For the African fighters the war was a “Whites’ affair” that did not concern them directly; many had only a poor understanding of what was at stake. But the loyalty of the black soldiers bears witness to the trust of some Africans in the colonial powers: they hoped that in return they might be rewarded with some relief from the colonial regime.

[p. 67]

[A wide arrow as timeline from 1914 to 1919. In August 1914 the defeat of Togo is visible, in February 1916 of Cameroon, in July 1917 the defeat of South West Africa and within the whole period up to November 1918 the battle in Tanganyika.]

[p. 67, left column]

[textual source]

1 The role of the porters

The question of transport caused the most serious problems. […] We were […] forced to employ thousands upon thousands of natives. Between the end of the railway and the basis of supply were often around thirty stages, so that in the case of the 70 mm shells, for example, as one man was able to carry only four, one hundred porters were required to walk for one month in order to replenish a single battery of projectiles necessary for a single shot. Even the canons had to be transported in a similar manner. For the march, each canon was dissembled into charges of 90 kilograms, an enormous weight for men who had to carry out the transportation on bad roads or via marches by the force of their muscles. It was the same for the food […] and also the ambulances including everything what was necessary.

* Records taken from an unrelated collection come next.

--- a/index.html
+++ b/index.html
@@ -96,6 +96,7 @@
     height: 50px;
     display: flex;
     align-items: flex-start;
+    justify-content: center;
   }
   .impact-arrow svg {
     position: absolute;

Pierre Daye, L’empire colonial belge , Bruxelles, Paris, Editions du Soir – Berger – Levrault, 1923.

3 War in Black Africa

[Map of Africa showing the countries as neutral, colonies of the entente and German territories. In the German areas, movements of the allied troops and the Germans are represented by arrows.]

[p. 67, right column]

2 In the war

This soldier wears on his head the helmets of German soldiers whom he had killed.

[Black and White photograph of an African soldier who put two German helmets on top of his headgear. He is wearing a simple linen uniform and a backpack and holds a gun in his folded arms.]

[Text in the picture, below] Glory to the greatest France


4 The black soldiers in Europe

No, the Blacks were not happy! The autumn had come. The rain did not stop falling, the wind raged in the forests, and the mud weighed down the vast boots which fit the thin legs badly. In the cold north wind and the rain showers the tallest bodies were huddled up, made small in their coats, and it was as if their tongues were frozen in their mouths. No more conversations, no more jokes. Everybody was hacking away in silence at the quarry stones. […] All they wanted all day long in this desert of cold and mud was the fire, the warm food, the shelter of the hut. In the evenings, pressed up against each other, they gathered on their clothes and blankets and fell into a feverish sleep against the sound of all those whose chests were shaken by coughs, their minds empty and ice-cold, their bodies stiffened by the lamentations of the wind and the noise of the water with its gloomy tam-tam on the tin roof.

Jerôme and Jean Tharaud, La randonnée de Samba Diout , Paris, Plon, 1922.